- TO DO
Output only the line that contains "wire locked;" and the lines after it, all verbatim, through the last one below.

- DATA UNDER STUDY
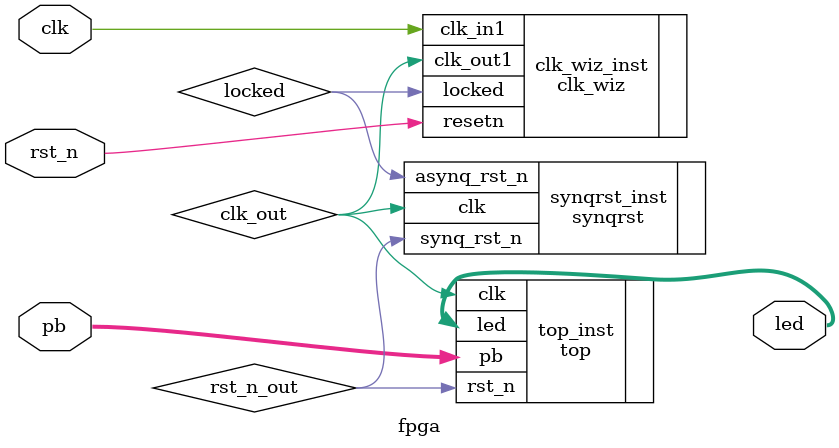
<source format=v>
`timescale 1ps/1ps

module fpga
(
  input  wire        clk,
  input  wire        rst_n,
  input  wire [4:0]  pb,
  output wire [11:0] led
);

  wire clk_out;
  wire rst_n_out;
  wire locked;

  /* clock wizard */
  clk_wiz clk_wiz_inst
  (
    .clk_in1  (clk),
    .clk_out1 (clk_out),
    .resetn  (rst_n),
    .locked  (locked)
  );

  /* synqhronous reset */
  synqrst synqrst_inst
  (
    .clk         (clk_out),
    .asynq_rst_n (locked),
    .synq_rst_n  (rst_n_out)
  );

  /* top */
  top top_inst
  (
    .clk   (clk_out),
    .rst_n (rst_n_out),
    .pb    (pb),
    .led   (led)
  );

endmodule
</source>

- RESPONSE BELOW
  wire locked;

  /* clock wizard */
  clk_wiz clk_wiz_inst
  (
    .clk_in1  (clk),
    .clk_out1 (clk_out),
    .resetn  (rst_n),
    .locked  (locked)
  );

  /* synqhronous reset */
  synqrst synqrst_inst
  (
    .clk         (clk_out),
    .asynq_rst_n (locked),
    .synq_rst_n  (rst_n_out)
  );

  /* top */
  top top_inst
  (
    .clk   (clk_out),
    .rst_n (rst_n_out),
    .pb    (pb),
    .led   (led)
  );

endmodule
</source>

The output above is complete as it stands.